------ Records for processing ------
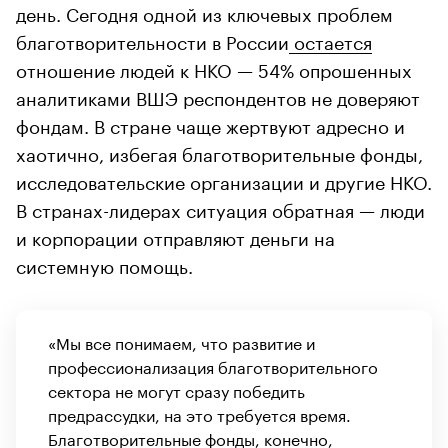
день. Сегодня одной из ключевых проблем
благотворительности в России
остается
отношение людей к НКО — 54% опрошенных
аналитиками ВШЭ респондентов не доверяют
фондам. В стране чаще жертвуют адресно и
хаотично, избегая благотворительные фонды,
исследовательские организации и другие НКО.
В странах-лидерах ситуация обратная — люди
и корпорации отправляют деньги на
системную помощь.
«Мы все понимаем, что развитие и
профессионализация благотворительного
сектора не могут сразу победить
предрассудки, на это требуется время.
Благотворительные фонды, конечно,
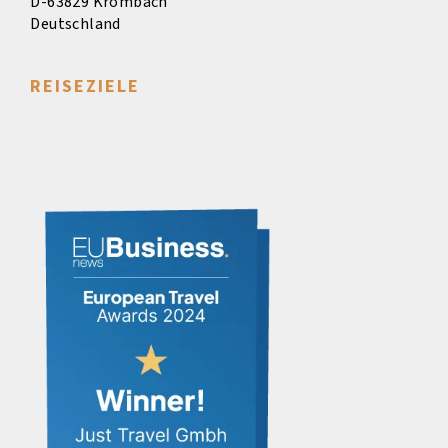
D-63829 Krombach
Deutschland
REISEZIELE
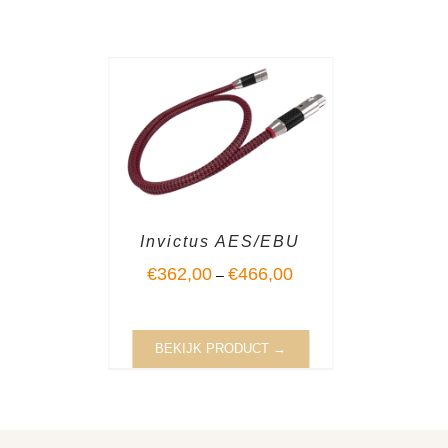
Invictus AES/EBU
€
362,00
€
466,00
–
BEKIJK PRODUCT →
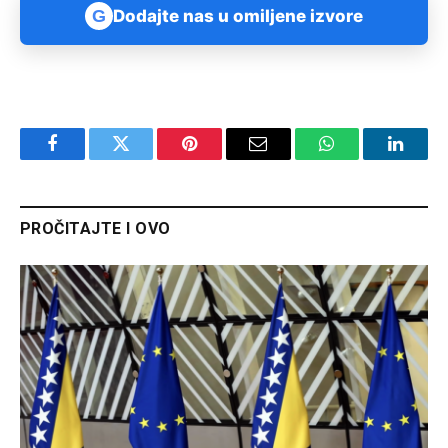
G
Dodajte nas u omiljene izvore
Facebook
Twitter
Pinterest
Email
WhatsApp
Linked
PROČITAJTE I OVO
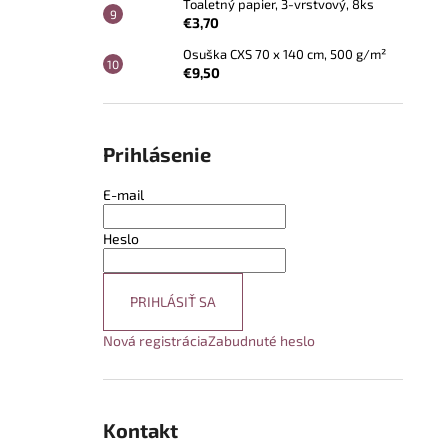
Toaletný papier, 3-vrstvový, 8ks
€3,70
Osuška CXS 70 x 140 cm, 500 g/m²
€9,50
Prihlásenie
E-mail
Heslo
PRIHLÁSIŤ SA
Nová registrácia
Zabudnuté heslo
Kontakt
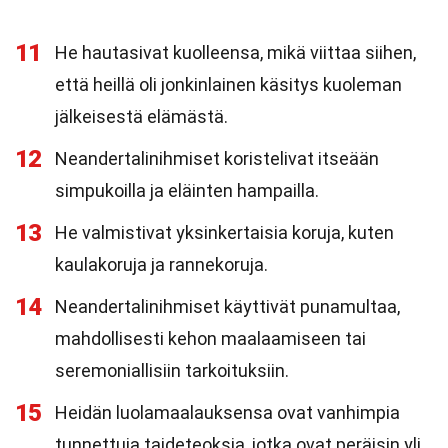
11
He hautasivat kuolleensa, mikä viittaa siihen,
että heillä oli jonkinlainen käsitys kuoleman
jälkeisestä elämästä.
12
Neandertalinihmiset koristelivat itseään
simpukoilla ja eläinten hampailla.
13
He valmistivat yksinkertaisia koruja, kuten
kaulakoruja ja rannekoruja.
14
Neandertalinihmiset käyttivät punamultaa,
mahdollisesti kehon maalaamiseen tai
seremoniallisiin tarkoituksiin.
15
Heidän luolamaalauksensa ovat vanhimpia
tunnettuja taideteoksia, jotka ovat peräisin yli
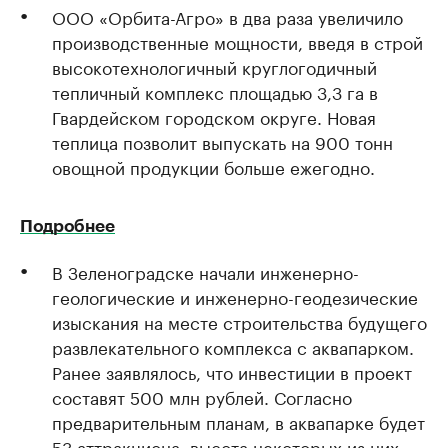
ООО «Орбита-Агро» в два раза увеличило
производственные мощности, введя в строй
высокотехнологичный круглогодичный
тепличный комплекс площадью 3,3 га в
Гвардейском городском округе. Новая
теплица позволит выпускать на 900 тонн
овощной продукции больше ежегодно.
Подробнее
В Зеленоградске начали инженерно-
геологические и инженерно-геодезические
изыскания на месте строительства будущего
развлекательного комплекса с аквапарком.
Ранее заявлялось, что инвестиции в проект
составят 500 млн рублей. Согласно
предварительным планам, в аквапарке будет
53 аттракциона, высота некоторых из них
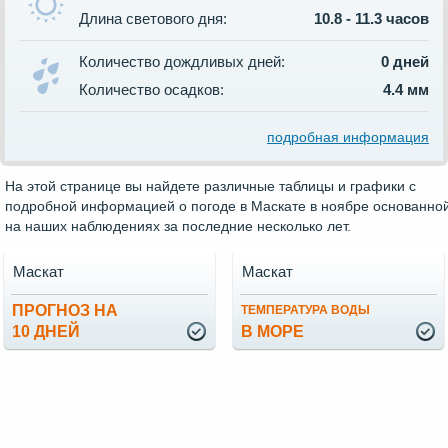
Длина светового дня:
10.8 - 11.3 часов
Количество дождливых дней:
0 дней
Количество осадков:
4.4 мм
подробная информация
На этой странице вы найдете различные таблицы и графики с
подробной информацией о погоде в Маскате в ноябре основанно
на наших наблюдениях за последние несколько лет.
Маскат
Маскат
ПРОГНОЗ НА
ТЕМПЕРАТУРА ВОДЫ
10 ДНЕЙ
В МОРЕ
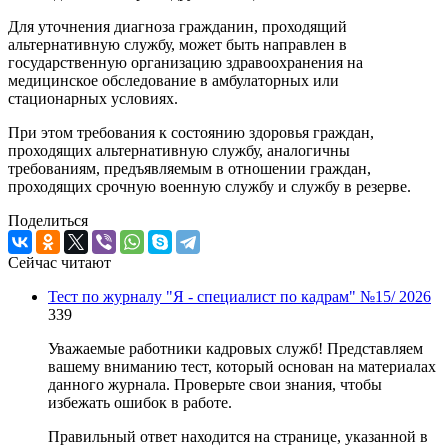
Для уточнения диагноза гражданин, проходящий
альтернативную службу, может быть направлен в
государственную организацию здравоохранения на
медицинское обследование в амбулаторных или
стационарных условиях.
При этом требования к состоянию здоровья граждан,
проходящих альтернативную службу, аналогичны
требованиям, предъявляемым в отношении граждан,
проходящих срочную военную службу и службу в резерве.
Поделиться
Сейчас читают
Тест по журналу "Я - специалист по кадрам" №15/ 2026
339
Уважаемые работники кадровых служб! Представляем
вашему вниманию тест, который основан на материалах
данного журнала. Проверьте свои знания, чтобы
избежать ошибок в работе.
Правильный ответ находится на странице, указанной в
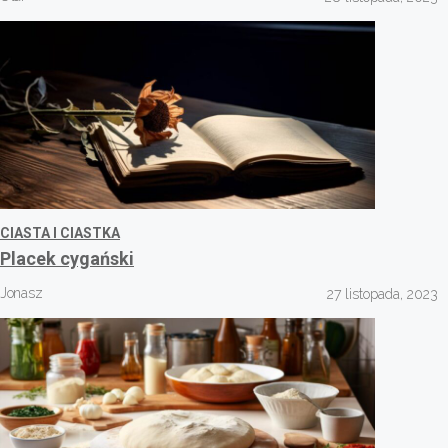
CIASTA I CIASTKA
Placek cygański
Jonasz
27 listopada, 2023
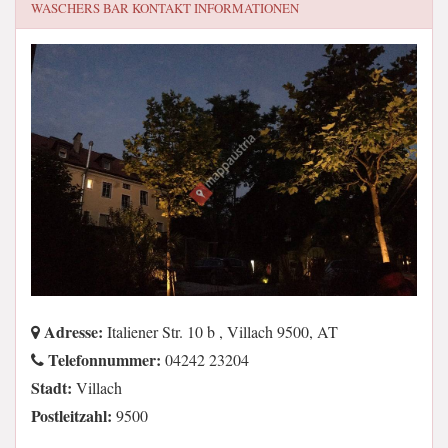
WASCHERS BAR
KONTAKT INFORMATIONEN
Adresse:
Italiener Str. 10 b , Villach 9500, AT
Telefonnummer:
04242 23204
Stadt:
Villach
Postleitzahl:
9500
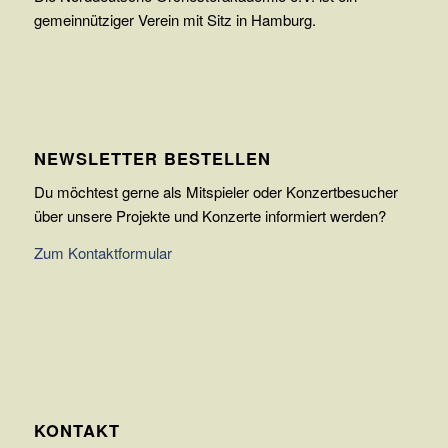
gemeinnütziger Verein mit Sitz in Hamburg.
NEWSLETTER BESTELLEN
Du möchtest gerne als Mitspieler oder Konzertbesucher
über unsere Projekte und Konzerte informiert werden?
Zum Kontaktformular
KONTAKT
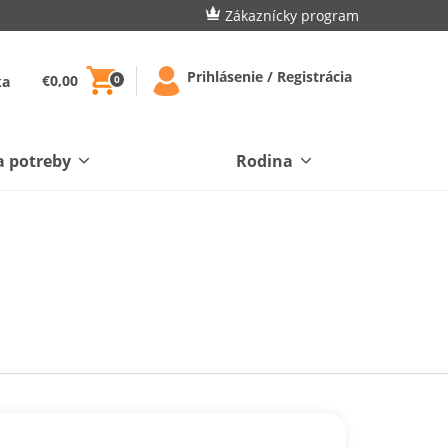
Zákaznícky program
Prihlásenie / Registrácia
€0,00
ka
0
a potreby
Rodina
------
*Problem details*
Would you please transcribe the listing in full, exactly, while omitting the images?

*Task solution*
день. Сегодня одной из ключевых проблем
благотворительности в России
остается
отношение людей к НКО — 54% опрошенных
аналитиками ВШЭ респондентов не доверяют
фондам. В стране чаще жертвуют адресно и
хаотично, избегая благотворительные фонды,
исследовательские организации и другие НКО.
В странах-лидерах ситуация обратная — люди
и корпорации отправляют деньги на
системную помощь.
«Мы все понимаем, что развитие и
профессионализация благотворительного
сектора не могут сразу победить
предрассудки, на это требуется время.
Благотворительные фонды, конечно,
D-63829 Krombach
Deutschland
REISEZIELE
Invictus AES/EBU
€
362,00
€
466,00
–
BEKIJK PRODUCT →
G
Dodajte nas u omiljene izvore
Facebook
Twitter
Pinterest
Email
WhatsApp
Linked
PROČITAJTE I OVO
Toaletný papier, 3-vrstvový, 8ks
€3,70
Osuška CXS 70 x 140 cm, 500 g/m²
€9,50
Prihlásenie
E-mail
Heslo
PRIHLÁSIŤ SA
Nová registrácia
Zabudnuté heslo
Kontakt
11
He hautasivat kuolleensa, mikä viittaa siihen,
että heillä oli jonkinlainen käsitys kuoleman
jälkeisestä elämästä.
12
Neandertalinihmiset koristelivat itseään
simpukoilla ja eläinten hampailla.
13
He valmistivat yksinkertaisia koruja, kuten
kaulakoruja ja rannekoruja.
14
Neandertalinihmiset käyttivät punamultaa,
mahdollisesti kehon maalaamiseen tai
seremoniallisiin tarkoituksiin.
15
Heidän luolamaalauksensa ovat vanhimpia
tunnettuja taideteoksia, jotka ovat peräisin yli
ООО «Орбита-Агро» в два раза увеличило
производственные мощности, введя в строй
высокотехнологичный круглогодичный
тепличный комплекс площадью 3,3 га в
Гвардейском городском округе. Новая
теплица позволит выпускать на 900 тонн
овощной продукции больше ежегодно.
Подробнее
В Зеленоградске начали инженерно-
геологические и инженерно-геодезические
изыскания на месте строительства будущего
развлекательного комплекса с аквапарком.
Ранее заявлялось, что инвестиции в проект
составят 500 млн рублей. Согласно
предварительным планам, в аквапарке будет
53 аттракциона, высота некоторых из них
Длина светового дня:
10.8 - 11.3 часов
Количество дождливых дней:
0 дней
Количество осадков:
4.4 мм
подробная информация
На этой странице вы найдете различные таблицы и графики с
подробной информацией о погоде в Маскате в ноябре основанно
на наших наблюдениях за последние несколько лет.
Маскат
Маскат
ПРОГНОЗ НА
ТЕМПЕРАТУРА ВОДЫ
10 ДНЕЙ
В МОРЕ
Для уточнения диагноза гражданин, проходящий
альтернативную службу, может быть направлен в
государственную организацию здравоохранения на
медицинское обследование в амбулаторных или
стационарных условиях.
При этом требования к состоянию здоровья граждан,
проходящих альтернативную службу, аналогичны
требованиям, предъявляемым в отношении граждан,
проходящих срочную военную службу и службу в резерве.
Поделиться
Сейчас читают
Тест по журналу "Я - специалист по кадрам" №15/ 2026
339
Уважаемые работники кадровых служб! Представляем
вашему вниманию тест, который основан на материалах
данного журнала. Проверьте свои знания, чтобы
избежать ошибок в работе.
Правильный ответ находится на странице, указанной в
CIASTA I CIASTKA
Placek cygański
Jonasz
27 listopada, 2023
WASCHERS BAR
KONTAKT INFORMATIONEN
Adresse:
Italiener Str. 10 b , Villach 9500, AT
Telefonnummer:
04242 23204
Stadt:
Villach
Postleitzahl:
9500
gemeinnütziger Verein mit Sitz in Hamburg.
NEWSLETTER BESTELLEN
Du möchtest gerne als Mitspieler oder Konzertbesucher
über unsere Projekte und Konzerte informiert werden?
Zum Kontaktformular
KONTAKT
Zákaznícky program
Prihlásenie / Registrácia
€0,00
ka
0
a potreby
Rodina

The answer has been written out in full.